Daminda Ranaweera

Personal information
- Full name: Amunugama Gedara Ranaweera Mudiyanselage Daminda Kumara Ranaweera
- Born: 29 February 1980 (age 46) Kandy, Sri Lanka
- Height: 5 ft 7 in (1.70 m)
- Batting: Left-handed
- Bowling: Right-arm slow-medium
- Role: Wicket-keeper batsman

Domestic team information
- 1999–2001: Kurunegala Youth Cricket Club
- 2001–2004: Colombo Cricket Club
- 2004–2006: Tamil Union C & AC
- 2006–2011: Colombo Cricket Club
- 2011–2013: Bloomfield C & AC
- 2015: Sarawak Cricket Club
- 2019–2021: Cambridge Cricket Club
- 2022: Seattle Thunderbolts

Career statistics
| Competition | FC | LA | T20 |
| Matches | 104 | 61 | 8 |
| Runs scored | 4,101 | 982 | 108 |
| Batting average | 24.41 | 18.18 | 36.00 |
| 100s/50s | 0/27 | 0/4 | 0/0 |
| Top score | 99 | 81 | 43 |
| Catches/stumpings | 207/26 | 55/20 | 5/3 |
- Source: Cricinfo, 17 August 2022

= Daminda Ranaweera =

Sri Lankan cricketer

Amunugama Gedara Ranaweera Mudiyanselage Daminda Kumara Ranaweera, or commonly Daminda Ranaweera (born 29 February 1980) is a former Sri Lankan cricketer.
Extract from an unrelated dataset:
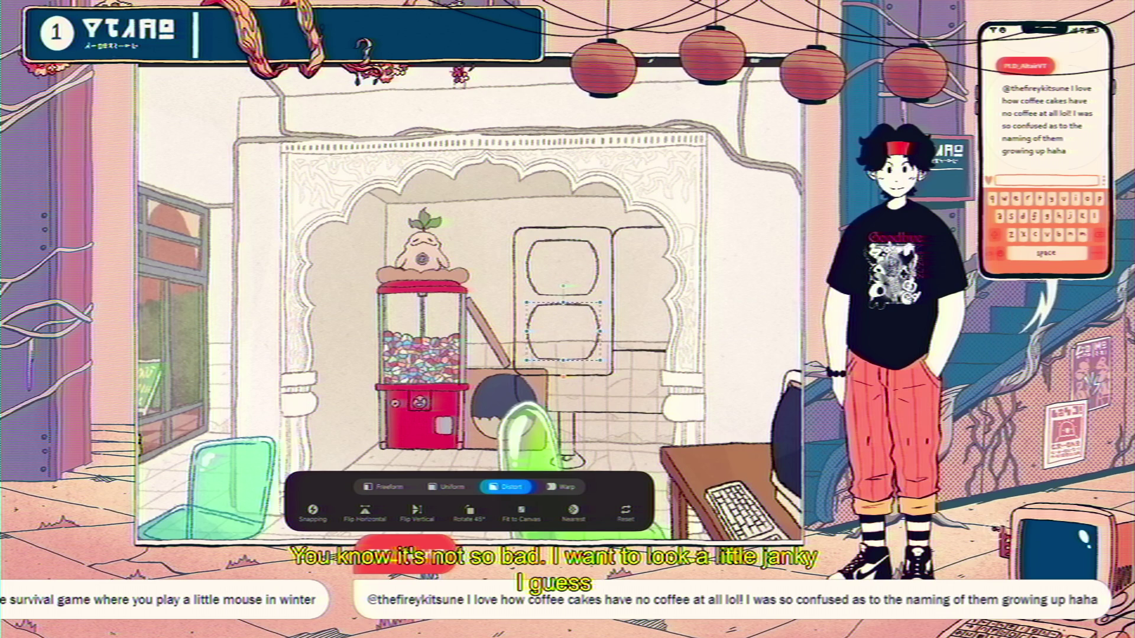
# - Fine-tune the second socket's placement and confirm it as the outlet's lower socket
pyautogui.moveTo(565, 332); pyautogui.dragTo(564, 333)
He made his FC debut on 15 November 1999 for the Kurunegala Youth Cricket Club, against Colombo.

== Early life ==
Ranaweera was born on 29 February 1980 in Kandy, Sri Lanka. Ranaweera was raised into a Buddhist Sri Lankan family, and started playing cricket at an early age. He then started attending Vidyartha College at the age of 15 during the 1995/96 school year. Upon attending Vidyartha, Ranaweera played for his college's cricket team from 1997 to 1999.

== Career ==
=== Kurunegala (1999-2001) ===
Following Ranaweera's performances with Vidyartha in the 1998-99 Elephant Lemonade Cup, Ranaweera was selected to play for the Kurunegala Youth Cricket Club during the 1999-2000 Premier Trophy season. Ranaweera made his FC debut on 13 November 1999, against Colombo, wherein the match was drawn. He would go on to amass a total of 138 runs in 4 matches, with a high score of 71 during the trophy. Ranaweera was also selected by Kurunegala for the 1999-2000 Premier Limited Overs Tournament, where he made his LA debut on 26 February 2000, against the Nondescripts Cricket Club. He would go on to score 63 runs in 5 matches, with a high score of 50.